Their life seemed futile, like mine: eat, shit, molt, mate.
The Dalai Lama — Emperor Penguin, if you will — a dot on the distant
stage, chuckled sporadically through the sputtering sound system.
I needed to pee, but Tibetan men blocked the Porta-Johns.
I felt shy at the thought of marching through them
(“Excuse me please”), all Caucasian, anxious and huffy.
I was certain that on Monday I would be fired, yet again.
I had no idea how to get my supervisor to like me.

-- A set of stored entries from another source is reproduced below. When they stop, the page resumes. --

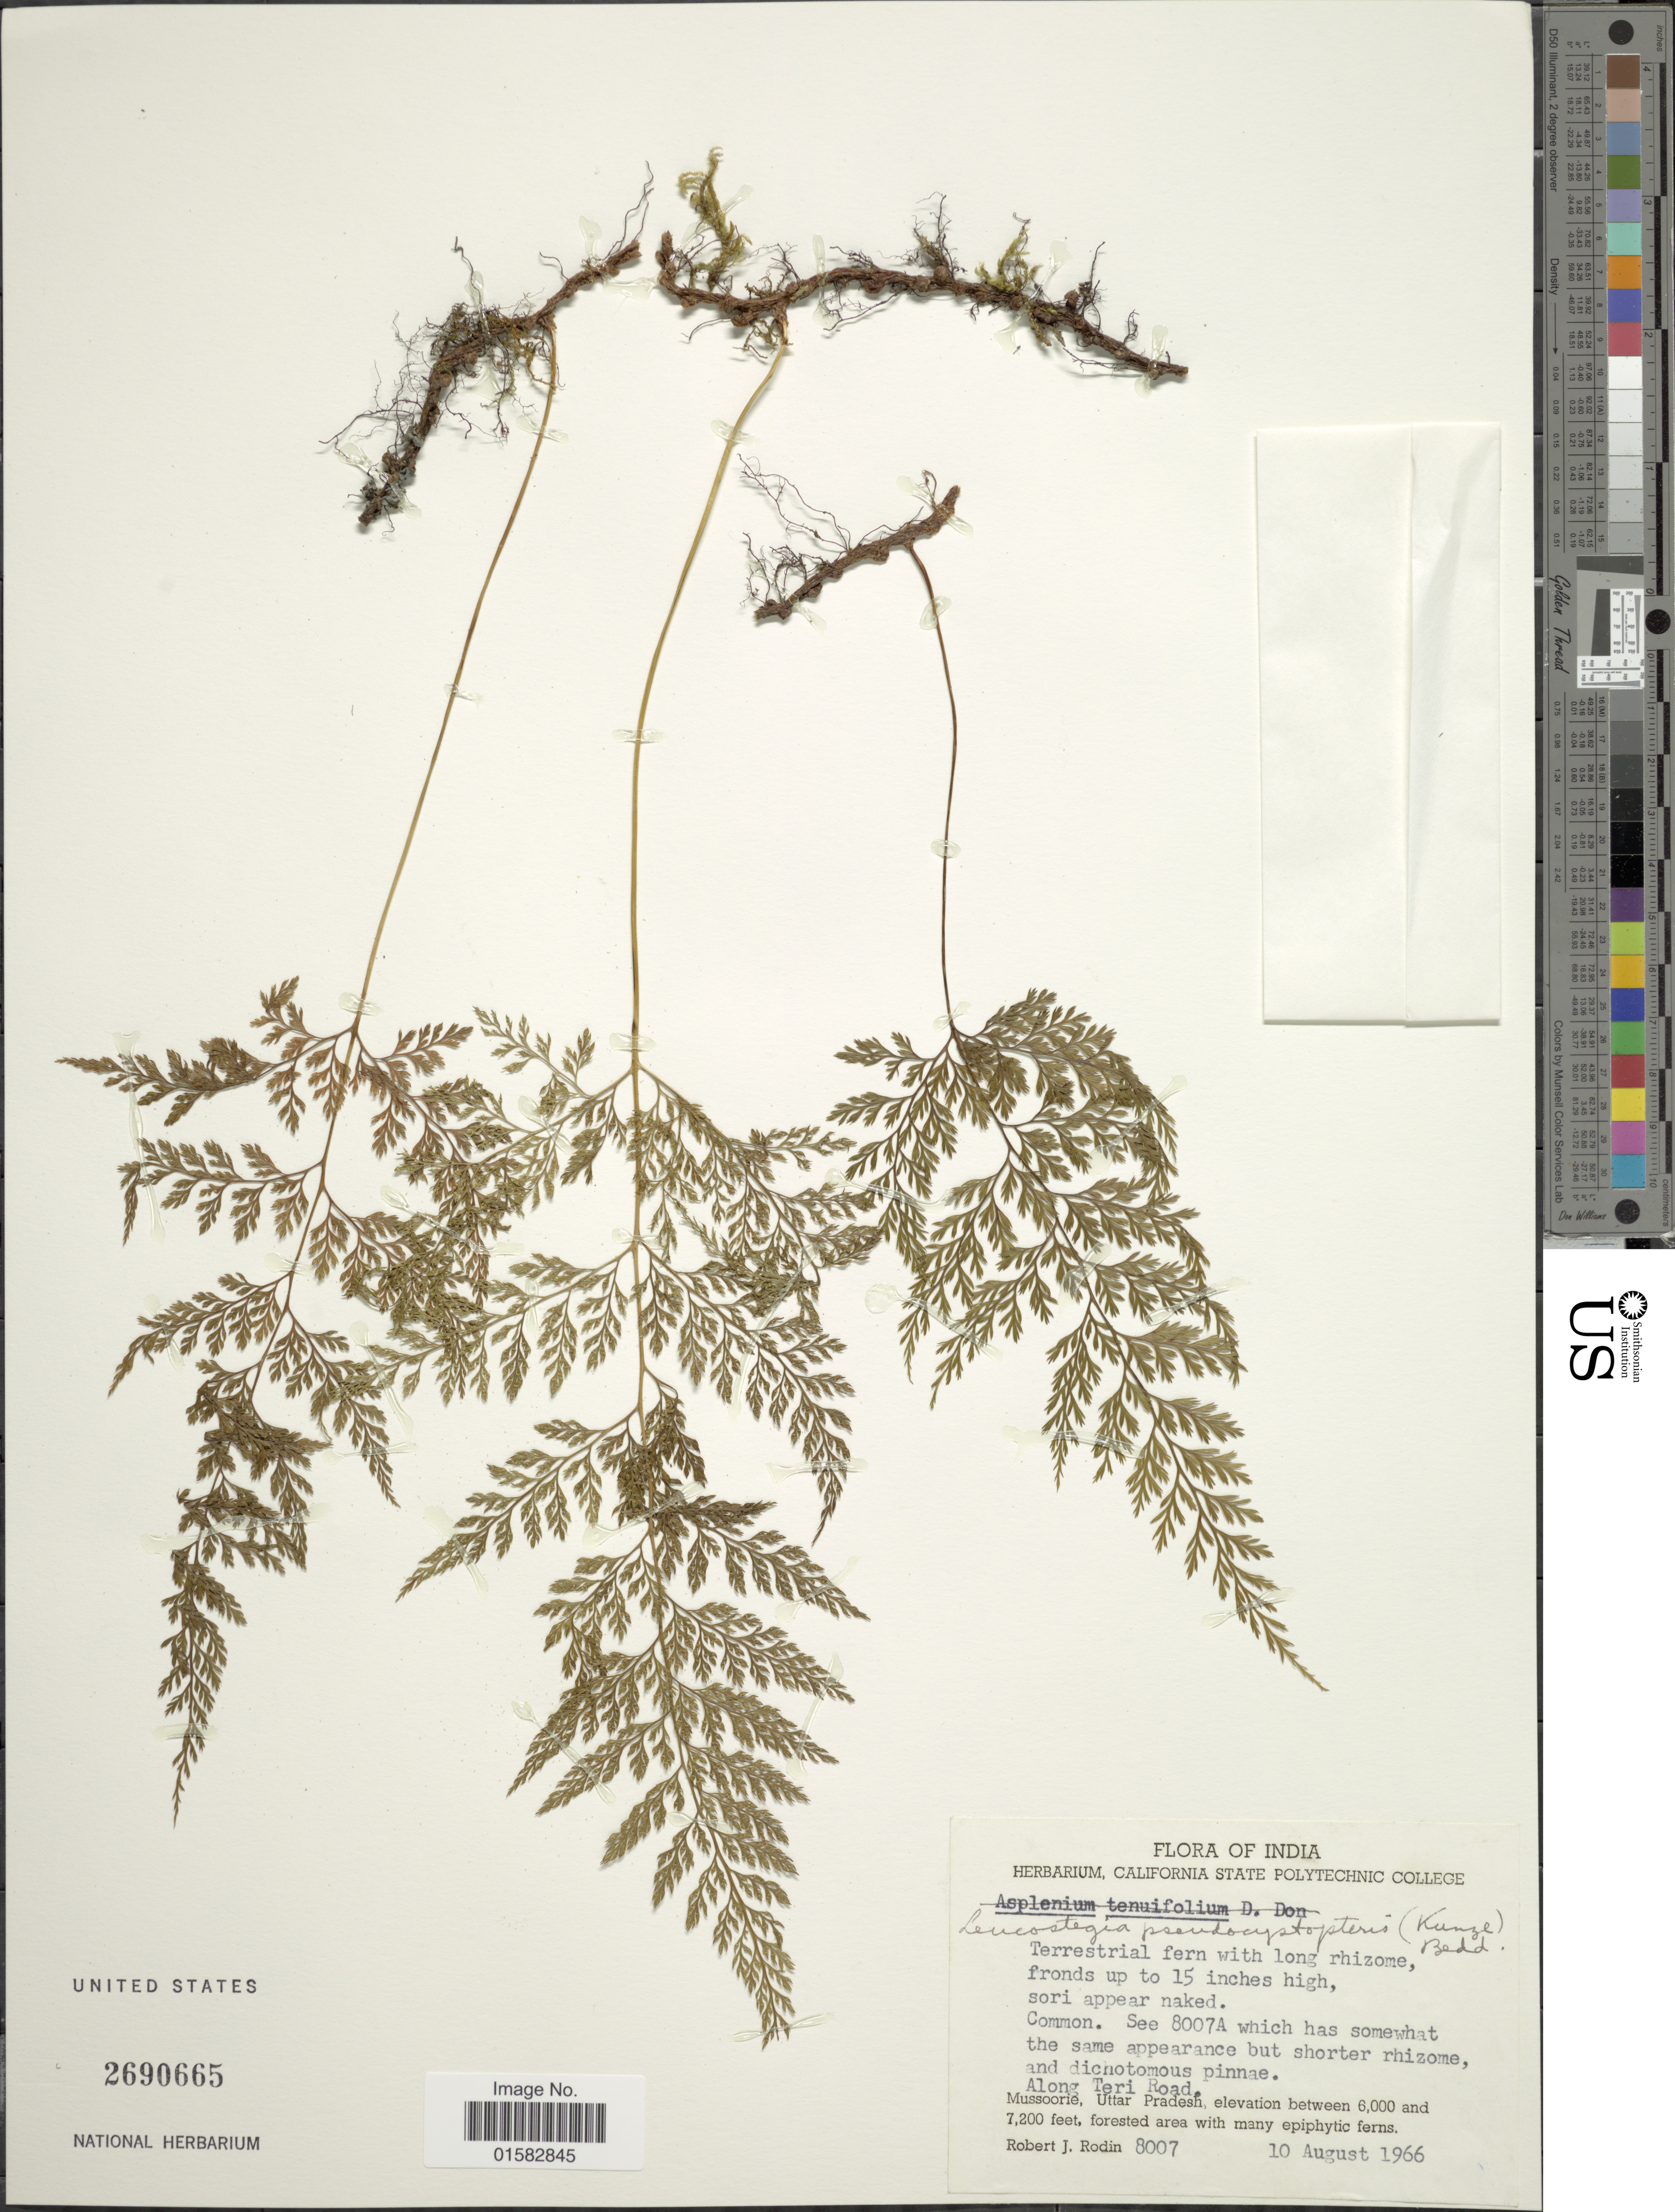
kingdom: Plantae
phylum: Tracheophyta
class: Polypodiopsida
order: Polypodiales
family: Davalliaceae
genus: Davallia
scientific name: Davallia pulchra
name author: D. Don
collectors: R. J. Rodin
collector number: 8007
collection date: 1966-08-10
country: India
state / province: Uttar Pradesh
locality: Mussoorie, Uttar Pradesh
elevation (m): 1829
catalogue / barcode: US 2690665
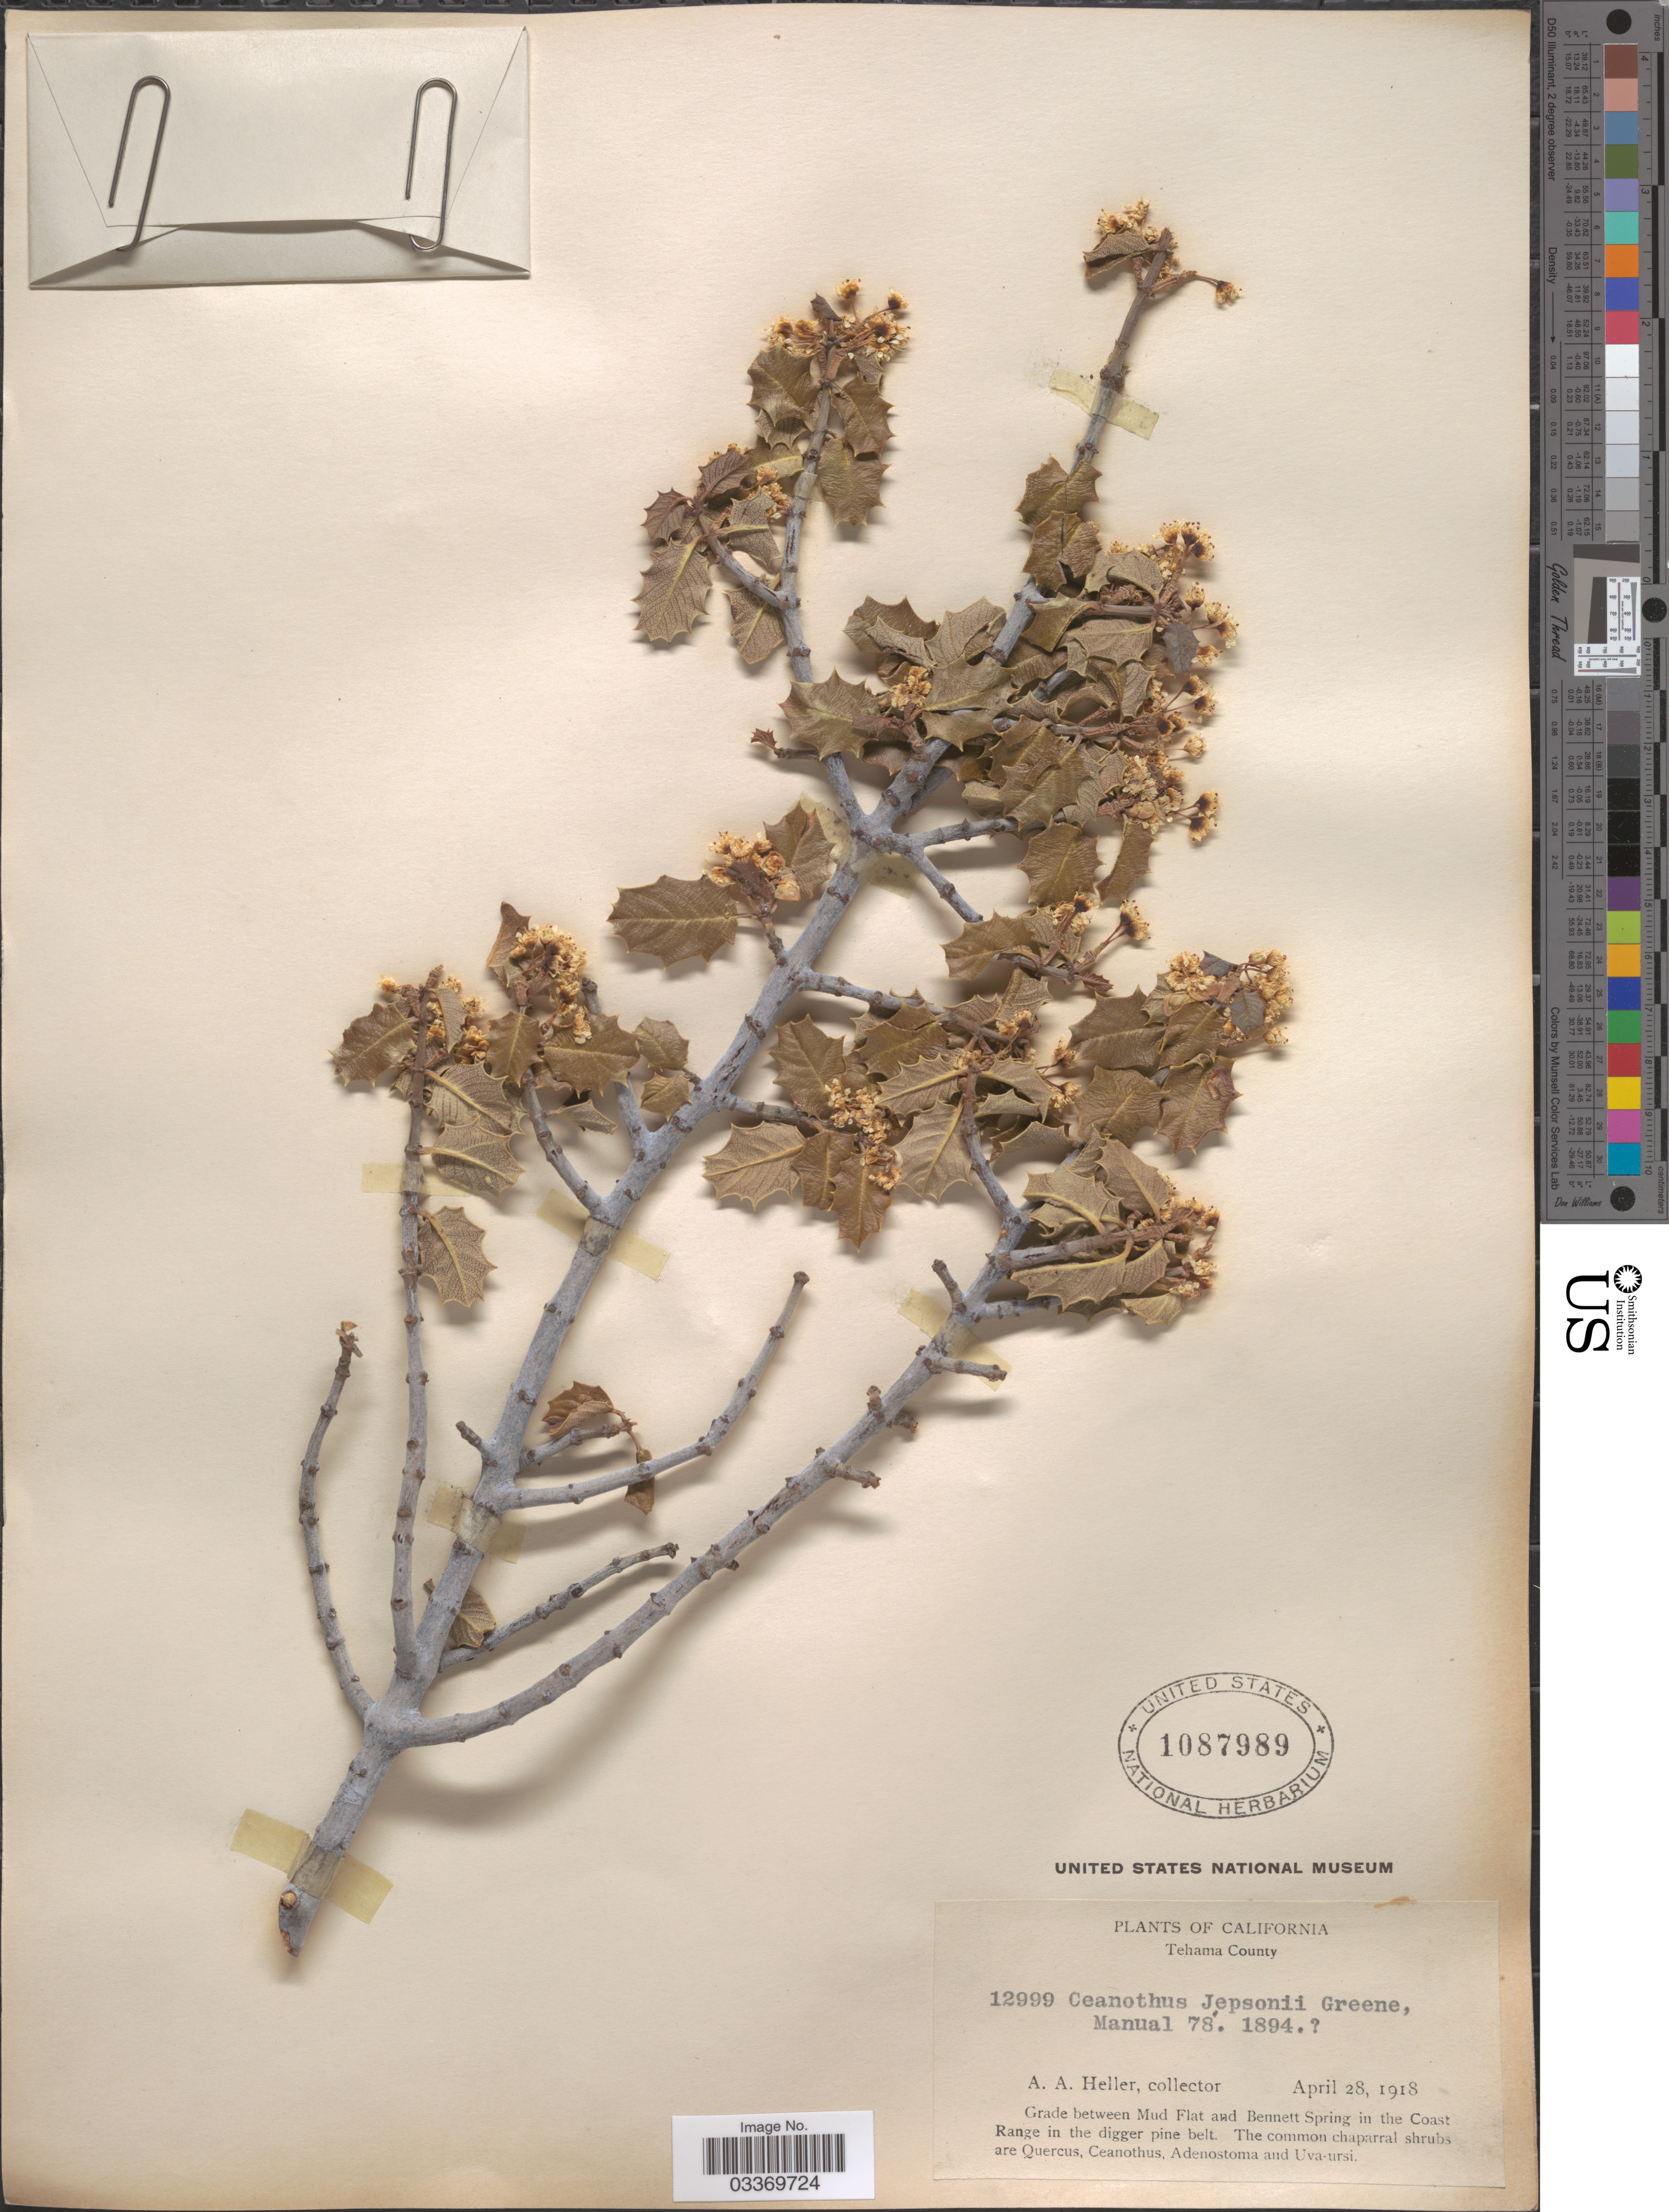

I wanted a sesame bagel with cream cheese, a husband, a kitten,
hope that life would hold out more for me than,
oh goody, the monthly TransitCheks in my pay envelope,
the bonus that just covered credit-card bills from the previous year,
then a spot on an X-ray and a doctor’s voice on the phone and
then pluck, finally, and a brave front while I would grow sicker
and weaker until death and the floating and the bright light out
of which Grandma and Grandpa, who never liked me very much,
would take form — he in his flannel shirt and she in her housecoat —
and start to berate me, picking up right where they’d left off.